Text transcribed from the pages:

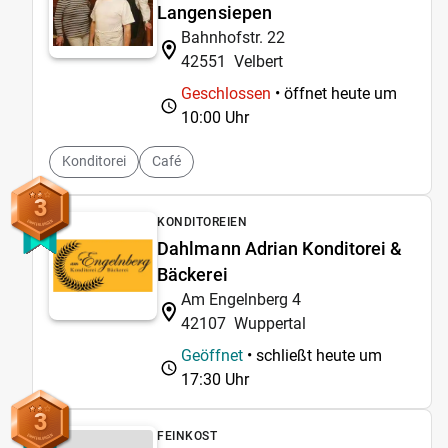
Langensiepen
Bahnhofstr. 22
42551
Velbert
Geschlossen
• öffnet heute um
10:00 Uhr
Konditorei
Café
3
KONDITOREIEN
Dahlmann Adrian Konditorei &
Bäckerei
Am Engelnberg 4
42107
Wuppertal
Geöffnet
• schließt heute um
17:30 Uhr
3
FEINKOST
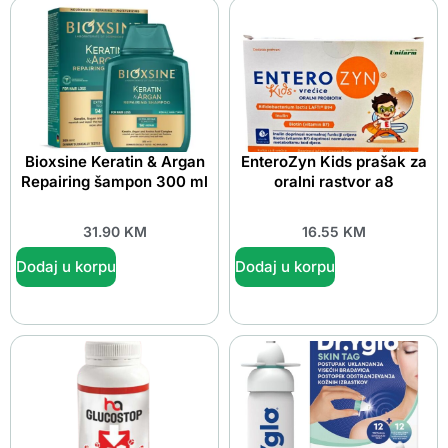
Bioxsine Keratin & Argan
EnteroZyn Kids prašak za
Repairing šampon 300 ml
oralni rastvor a8
31.90
KM
16.55
KM
Dodaj u korpu
Dodaj u korpu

Task statement – Lay out the text read from all the records as a JSON list of strings, one string per line, skipping blank lines. Leave the pictures out.

Solution to this exercise –
[
  "Langensiepen",
  "Bahnhofstr. 22",
  "42551",
  "Velbert",
  "Geschlossen",
  "• öffnet heute um",
  "10:00 Uhr",
  "Konditorei",
  "Café",
  "3",
  "KONDITOREIEN",
  "Dahlmann Adrian Konditorei &",
  "Bäckerei",
  "Am Engelnberg 4",
  "42107",
  "Wuppertal",
  "Geöffnet",
  "• schließt heute um",
  "17:30 Uhr",
  "3",
  "FEINKOST",
  "Bioxsine Keratin & Argan",
  "EnteroZyn Kids prašak za",
  "Repairing šampon 300 ml",
  "oralni rastvor a8",
  "31.90",
  "KM",
  "16.55",
  "KM",
  "Dodaj u korpu",
  "Dodaj u korpu"
]